Gastric cancer is one of the most common lethal cancers worldwide. GKN1 is a protein specific for stomach, and its role consists of maintaining mucosal integrity as well as the replenishment of the surface lumen epithelial cells layer. The evaluation of GKN1 expression seems to be a useful indicator of the presence of neoplastic or inflammatory lesions in the gastric mucosa. Because GKN1 expression is decreased in gastric tumor tissues and derived cell lines and its upregulation in cell lines of gastric cancer induces apoptosis, a suppressor role of this protein is suggested in tumor progression.
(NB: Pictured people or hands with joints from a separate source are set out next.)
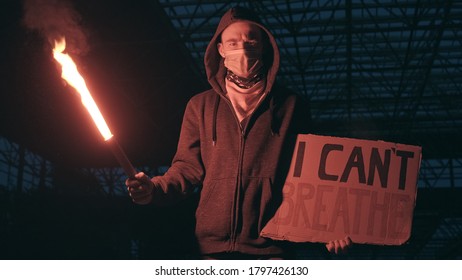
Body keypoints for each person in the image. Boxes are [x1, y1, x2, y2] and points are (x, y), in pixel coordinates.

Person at [126, 6, 352, 259]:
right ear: (220, 50)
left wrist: (329, 226)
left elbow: (310, 175)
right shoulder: (200, 106)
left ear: (265, 45)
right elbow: (187, 169)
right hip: (212, 249)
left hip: (273, 249)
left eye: (250, 40)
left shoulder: (292, 106)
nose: (242, 48)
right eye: (232, 42)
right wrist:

However, the mechanism by which GKN1 is inactivated in gastric cancer cells is still not fully understood and obtained results are controversial. In the available literature few studies evaluate quantitatively circulating concentration of GKN1 protein or GKN1 mRNA in gastric cancer individuals. The future diagnostic capabilities of gastric cancer concern the assessment of serum GKN1 concentration by means of ELISA. Serum GKN1 concentration did not differ depending on patients’ sex. Interestingly, the measurement of GKN1 concentration is possible only after the incubation of samples at 70°C for 10 minutes. Nevertheless, the aspect of quantitative serum GKN1 evaluation is new in the context of available literature and requires further studies.

Author contributions

All authors contributed toward data analysis, drafting and revising the paper, gave final approval of the version to be published and agree to be accountable for all aspects of the work.

Acknowledgments

We are grateful to Martin Lenkiewicz, MSc, for his language assistance. The research did not receive any specific grant from funding agencies in the public, commercial or not for-profit sectors.

Disclosure

The authors report no conflicts of interest in this work.